Ma vie amoureuse en français

Je me souviens encore de mon école primaire, qui avait seulement deux salles de classes. Mon père l’avait fait construire pour la petite communauté Catholique dans le village de Braeside, en Ontario (population 500 personnes).


Un jour, il m’a invité voir une grosse boîte de livres neufs qui venait d’arriver, et quand il l’a ouvert ça sentait encore l’encre fraiche. Il m’a dit : ‘Jennifer, tes ancêtres parlaient français et je veux qu’il y ait un cours de français dans ton école’. Je ne sais pas combien de temps ça lui a pris, mais ça m’a vraiment allumé et m’a donné le gout d’apprendre le français.


Plus tard, à l’école secondaire, dans un cours de sciences sociales, j’ai élaboré un contrat de mariage et ai donné des noms français à mes six futurs enfants (noms qui j’ai vu dans l’arbre généalogique de mon père).
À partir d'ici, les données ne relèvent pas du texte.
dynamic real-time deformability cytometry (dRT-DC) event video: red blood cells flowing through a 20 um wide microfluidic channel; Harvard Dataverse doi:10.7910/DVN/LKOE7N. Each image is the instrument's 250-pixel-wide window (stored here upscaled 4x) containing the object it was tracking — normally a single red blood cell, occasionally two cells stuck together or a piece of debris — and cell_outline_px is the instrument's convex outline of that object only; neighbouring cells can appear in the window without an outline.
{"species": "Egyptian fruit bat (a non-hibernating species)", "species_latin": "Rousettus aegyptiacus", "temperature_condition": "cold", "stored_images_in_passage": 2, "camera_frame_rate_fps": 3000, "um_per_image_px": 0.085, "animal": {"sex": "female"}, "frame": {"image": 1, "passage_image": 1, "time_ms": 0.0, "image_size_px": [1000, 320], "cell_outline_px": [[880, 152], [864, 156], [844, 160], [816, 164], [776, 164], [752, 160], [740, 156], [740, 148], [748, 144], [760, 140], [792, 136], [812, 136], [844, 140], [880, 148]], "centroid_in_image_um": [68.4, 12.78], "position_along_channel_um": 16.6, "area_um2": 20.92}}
Une fois graduée de l’école secondaire, j’ai découvert que notre premier ministre Trudeau offrait une bourse aux élèves canadiens qui voulaient faire une immersion en français au Québec. Je suis alors partie vivre dans un grand dortoir à l’université Laval (avec 900 anglophones) ou je suis tombée en amour avec la ville de Québec, la traversée de Lévis, la culture québécoise et surtout la musique! On nous a emmené voir des spectacles de Gilles Vigneault, de Pauline Julien (c’était en 1973), et Diane Tell, on a étudié une pièce de théâtre en joual, et tous les soirs on mettait de la musique française dans une salle de jeu. Quelle belle expérience! Je ne parlais pas encore beaucoup le français, mais j’avais la piqûre!


Un des moments forts de cet été était quand mes parents sont venus me chercher, et on a fait le tour de la Gaspésie en camping. Regardant l’ile de Bonaventure, on mangeait du crabe frais sur le bord du St Laurent sous la pleine lune. Je me sentais avoir été un goéland sur le Rocher Percé dans une vie antérieure, et je ne voulais pas partir. Mon pays ce n’est pas un pays, c’est le fleuve…


Trois ans plus tard, j’ai eu la chance de vivre et de travailler à Québec, et la redécouvrir pendant les années de la révolution « pas très tranquille » , c’est-à-dire, au moment de l’élection du Parti Québécois en ’76. Il avait de la musique partout et une énergie vive! J’ai même voté pour les séparatistes, tellement que j’étais en amour, pas seulement avec Yvon Tremblay, un cuisinier végétarien de Chibougamau avec qui j’ai ouvert un petit restaurant dans Le Café l’Hobbit sur la rue St Jean, mais avec la vibe et l’énergie qui régnaient. La musique d’Harmonium jouait dans les vieilles rues de la ville, c’était le printemps de mes vingt ans, et je flyais avec des jeunes hippies qui apprenaient à méditer et à faire du tofu.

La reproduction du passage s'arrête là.